Roma se revuelve sobre su cabeza dando la vuelta con eso, Italia le mira fijamente.
—¡No pasó nada más que eso! ¡Y ahora es un niño! Y traía ropa y yo soy un poco idiota pero...
Germania, a quien los niños le gustan, se mueve un poco más mirando a Roma por encima del hombro de Alemania
—Hablaremos de eso después de arreglar esto —pone los ojos en blanco suspirando, señalando al niño—. ¿Dónde está mi abuelo entonces?
Roma parpadea mirando a Germania porque es IGUAL que Alemania.
—No lo sé... O en ningún sitio o en mis brazos.
—Latino, sin duda —Germania arruga la nariz.
—¿De veras estas diciendo que este niño es Roma? —pregunta y Romita mira a Germania sin entender que dice, pero cuando arruga la nariz le saca la lengua y se abraza más de Alemania.
—¡Sí soy Roma! —se vuelve a Italia.
—No lo sé. Es absurdo, ya lo sé.
—¿Cómo vas a ser Roma? —pregunta Germania en latín frunciendo el ceño.
—Seguramente tu padre podría confirmarlo...
—¡Pues así me llamo! Díselo, Doislan! —pide Romita mirando a Germania.
—Eso dice, que es Rom, yo tampoco lo entiendo —aclara Alemania—, y lo he visto, y ha... Hablado de Helena y ¿qué niño habla latín hoy por hoy? Es latín lo que habla, nein?
—Pero West es que... es un crio —discute Prusia.
—Ja, es latín —Germania asegura—. Se parece a... Ese amigo tuyo. Spanien? —mira a Prusia—. De pequeño.
—Ja, ja... Spanien —asiente Prusia.
—Además... Es un poco salvaje. Mira, me corto el brazo —Alemania mira a Italia y le muestra su brazo.
Italia levanta las cejas acercándose a Alemania por que no se la ha curado y en cuanto se acerca, el romano salta sobre él, así que Italia tiene que sujetarle y Alemania le detiene de la cintura, levantando las cejas.
Así que Roma acaba sujetado por los dos. Alemania levanta las cejas igual de sorprendido que yo.
—Es muy... Me... Me gusta —confiesa Alemania mirando a Italia. Romita sonríe a Italia ahora intentando ir por él... y este mira a Alemania que suelta al romano sonriendo levemente hacia él.

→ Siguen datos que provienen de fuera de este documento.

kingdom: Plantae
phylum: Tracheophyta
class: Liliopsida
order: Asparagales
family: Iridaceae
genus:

—Ahora me gustas tú, porque es más fácil entenderte y te ves bien, no tienes ojos y pelo raros —Roma le sonríe a Italia.
—Oh... —suelta Alemania un poco decepcionado con ese comentario, pasándose una mano por el pelo.
—Oh —Italia entrecierra los ojos mirando a Roma, mira a Alemania y sonríe de lado—. ¿De verdad?
Alemania nota que esta todo despeinado, por cierto. Se pasa las dos manos por el pelo echándoselo atrás, mirando a Italia.
Roma mira a Alemania y se muerde el labio... se le acurruca un poco en los brazos de Italia, pero no responde.
Alemania carraspea y no puedo creer que Romita a esta edad pueda romperle un poco el corazón a alguien.
—¿Ya nos vas a contar de dónde sacaste a este niño? —pregunta Germania aun un poco curioso con ello. Italia mira al pequeño en sus brazos porque sabe lo que está haciendo.
—Este es Roma —sentencia—, Germania dice la verdad.
—¿Cómo sabes eso? —pregunta Hungría acercándose a Italia y mirando al niño, sonriéndole un poco.
—Porque ningún otro niño ni muchos adultos más harían esto... se mueve y habla como él.
—Yo no he dicho que sea Rom —alega Germania levantando una ceja, aún no se acostumbra a que haya dos germanias. Romita levanta las cejas mirando a Italia. Parpadea.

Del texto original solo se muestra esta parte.